Lawyers battling over the fate of the $1.9 billion Southwest light-rail line faced off in a courtroom Wednesday afternoon for the first time in two years.
The future of the largest public works project in state history now lies with U.S. District Judge John Tunheim, who said he will rule "as quickly as possible" on a lawsuit filed by neighbors opposed to the LRT line.
The Lakes and Parks Alliance sued in federal court three years ago, claiming the Metropolitan Council violated federal law when it chose the current LRT route above all others before an environmental study was completed.
The 14.5-mile line would run between downtown Minneapolis and Eden Prairie, beginning service in 2022. But its 2.5-mile jog through the Kenilworth corridor, a popular area for bicyclists and pedestrians in Minneapolis' Chain of Lakes area, spurred neighbors to protest, beginning a long legal odyssey for all those involved.
The Met Council denies the Alliance's claims, and says the deadline for the group to sue the Federal Transit Administration (FTA) over federal environmental laws has long passed. The issue, the council says, is moot and the case should be dismissed.
If Tunheim rules in the Alliance's favor, additional environmental study aimed at considering alternative routes could be in order, causing more delay and expense on a project that has encountered mounting difficulties in recent years.

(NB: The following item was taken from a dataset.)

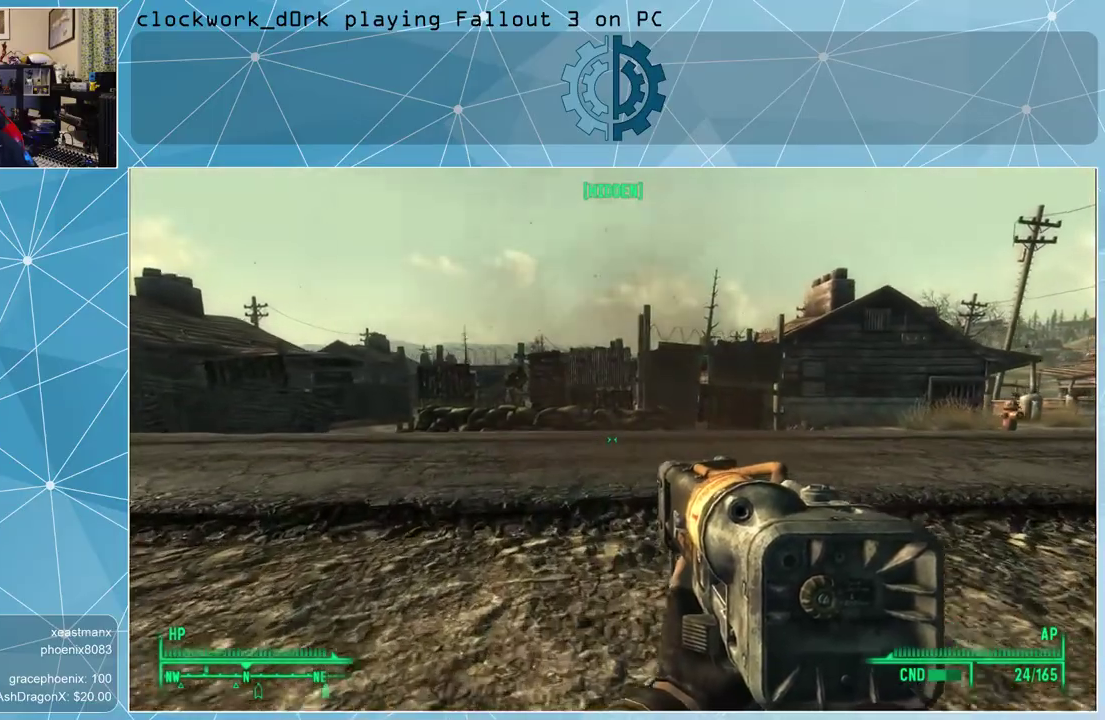
{"keys": ["w"], "mouse": [], "events": []}
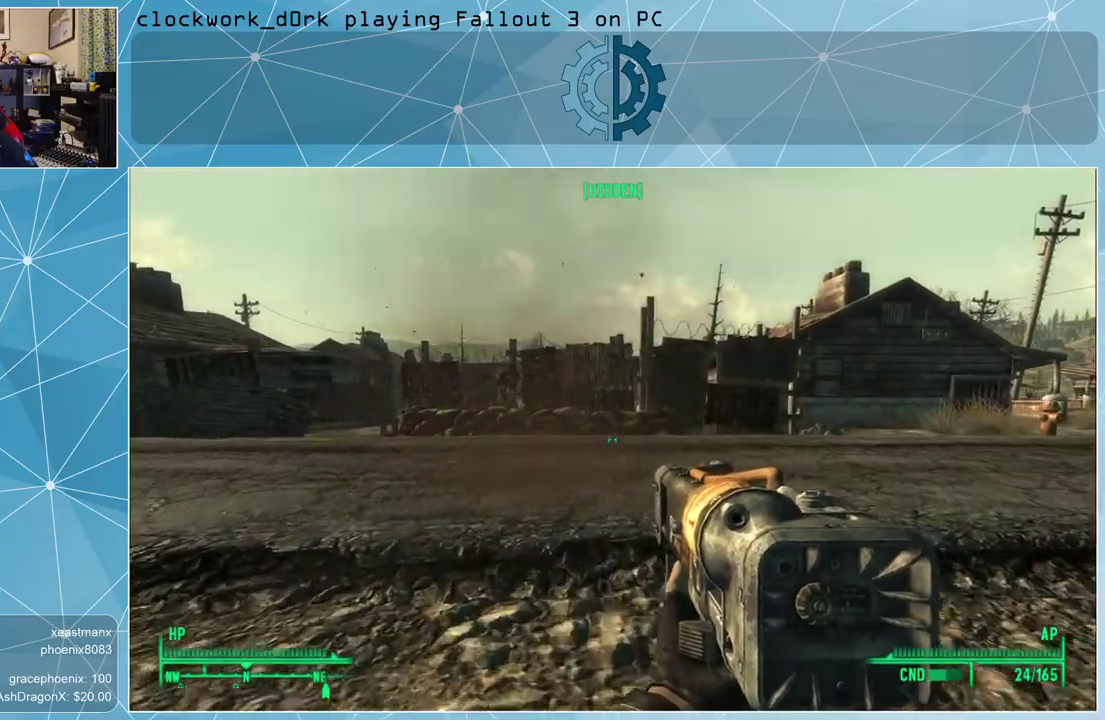
{"keys": ["w"], "mouse": [], "events": [[67, "ctrl", "down"], [233, "ctrl", "up"]]}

Those challenges include Republican state lawmakers who have refused to pay more to fund Southwest, uncertainty over a federal matching grant, and construction bids that recently came in too high, forcing the project to be rebid. More than $187 million in local money already has been spent on pre-construction work along the line.
Tunheim could side with the Met Council, and the project would continue along its current route, which also winds through St. Louis Park, Hopkins, and Minnetonka. More nuanced legal rulings could result, as well. Either side could appeal Tunheim's ruling.
The mood at Wednesday's hourlong hearing in downtown Minneapolis, attended by about three dozen neighbors, was polite, as attorneys for the two sides revisited the project's often-convoluted history.
'Cake was baked'
Lewis Remele Jr., one of the Alliance's attorneys, highlighted several e-mails among Met Council officials and other internal documents culled from a discovery request that involved 25,000 documents.
These missives prove the council pursued the current route without regard to alternatives, he said, noting "the cake was baked."
Some alternatives discussed over the years include constructing the line along Nicollet Avenue and the Midtown Greenway in Minneapolis. Another involved rerouting freight traffic through St. Louis Park — current plans call for Southwest to share the Kenilworth corridor with Twin Cities & Western Railroad trains.
This was done, Remele contended, to keep Southwest placed high in the federal funding queue — the FTA is expected to contribute $929 million to the project. "The Holy Grail in this process is to get that federal money," he said. "Damn the torpedoes, it doesn't matter if it's legal."
'A clear outlier'
Charles Nauen, an attorney for the Met Council, maintained Southwest "has gone through a full and thorough environmental review, there were no limits on the choices for alternative routes."
Furthermore, the Alliance "seeks a radical departure from established [legal] precedent," Nauen argued in a legal brief. "This case is a clear outlier."
He discounted the internal documents cited by the Alliance, saying they were part of normal communication among members of the project's staff.